Today, many years later, the Moravian church has spread widely over South Africa and in many other parts of the world. As most of the Moravian missionaries were self-supporting (tentmakers), over the years they have given more attention to their earning a living than to preaching the Gospel. As a result, the Moravian church has lost its missionary vision and by and large no longer preaches the undiluted Gospel of the Lord Jesus Christ. We can only call it an apostate church.
The mother church of the Moravian movement in South Africa was on the very tip of South Africa. It's a large facility, and there's quite a museum in connection with that whole campus. There is a church-a museum of artifacts that date back to the 1700s. Other buildings where some of the Moravian brethren lived, a printing press, other things that were added over the years, and the outline of the foundation stones of Schmidt's house are still preserved. The museum particularly is very interesting. The curator of the museum is Dr. Isaac Balie. This man is very knowledgeable concerning the Moravian history. He has been most gracious in relating the history of the Moravian church on the occasions of our visits. However, through the reading of the Word of God itself, he recognizes that the Moravian church is no longer a Gospel-preaching church; and he has resigned from it. His position is funded from other sources, so he stays on as the curator of the Moravian museum. He has started his own independent, Bible-preaching church and very frequently communicates with our GFA missionaries in South Africa. Many of our mission leaders have visited him, and as a result he has sent his daughter Judith to be a current student at Bob Jones University (2009). When my wife and I first met Dr. Balie, he, with a twinkle in his eye said, "You can tell that a drop of white milk has dropped into the black coffee." It is evident that he has white blood flowing through his veins. At the same time, he said with real earnestness, "I am proud that I am a Khoi Khoi." He values greatly the rich heritage that is his.
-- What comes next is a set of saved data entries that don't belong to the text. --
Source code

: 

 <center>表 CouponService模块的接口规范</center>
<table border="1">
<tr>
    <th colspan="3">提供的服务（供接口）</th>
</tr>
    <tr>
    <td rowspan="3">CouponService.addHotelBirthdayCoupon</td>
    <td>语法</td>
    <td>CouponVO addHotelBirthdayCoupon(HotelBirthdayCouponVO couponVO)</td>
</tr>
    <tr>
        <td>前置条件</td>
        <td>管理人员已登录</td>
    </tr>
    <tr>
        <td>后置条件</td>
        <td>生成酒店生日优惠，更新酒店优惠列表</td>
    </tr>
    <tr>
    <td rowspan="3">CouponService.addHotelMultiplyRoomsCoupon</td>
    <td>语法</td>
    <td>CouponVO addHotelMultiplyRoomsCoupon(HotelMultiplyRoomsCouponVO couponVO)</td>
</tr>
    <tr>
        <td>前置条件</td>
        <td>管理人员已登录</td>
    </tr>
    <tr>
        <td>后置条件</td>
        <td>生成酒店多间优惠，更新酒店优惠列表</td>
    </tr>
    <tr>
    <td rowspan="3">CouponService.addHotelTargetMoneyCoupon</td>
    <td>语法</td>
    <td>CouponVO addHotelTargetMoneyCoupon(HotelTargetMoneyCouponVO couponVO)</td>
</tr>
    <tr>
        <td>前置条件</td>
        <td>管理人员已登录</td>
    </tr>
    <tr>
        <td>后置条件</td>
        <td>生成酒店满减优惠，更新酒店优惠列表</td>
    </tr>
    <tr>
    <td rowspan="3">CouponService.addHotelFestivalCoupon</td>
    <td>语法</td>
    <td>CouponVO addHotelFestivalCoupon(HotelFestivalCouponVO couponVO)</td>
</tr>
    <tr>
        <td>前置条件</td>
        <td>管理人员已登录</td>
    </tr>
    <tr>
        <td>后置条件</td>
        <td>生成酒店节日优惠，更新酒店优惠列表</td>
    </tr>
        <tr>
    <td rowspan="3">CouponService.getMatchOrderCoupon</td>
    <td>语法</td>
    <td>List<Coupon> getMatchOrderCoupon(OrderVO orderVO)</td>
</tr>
I find it very interesting that several years ago his daughter Judith, who at the time was a student at one of the major universities in South Africa and who had frequent contact with our missionaries, wanted to be baptized. After questioning, it was felt that she was indeed a good candidate for baptism. She had gone home on school break and was going to be baptized there. Dr. Balie invited our missionaries to come to witness this very important step in the life of his daughter. In fact, he insisted that one of our missionary men baptize Judith. This baptism was done March 2007 in the very same pool where the first five Khoi Khoi converts were baptized seven generations earlier. The Dale of Baboons is now referred to as the Dale of Grace. Our missionary thought it was a great honor to have the privilege of baptizing this lovely young lady.
The work of George Schmidt that was terminated in 1744 by the Dutch colonists of the Cape still carries on 240 years later. This, I believe, is an epic in mission history.
A fitting sequel to this account is Psalm 126:5, "Those that sow in tears shall reap in joy."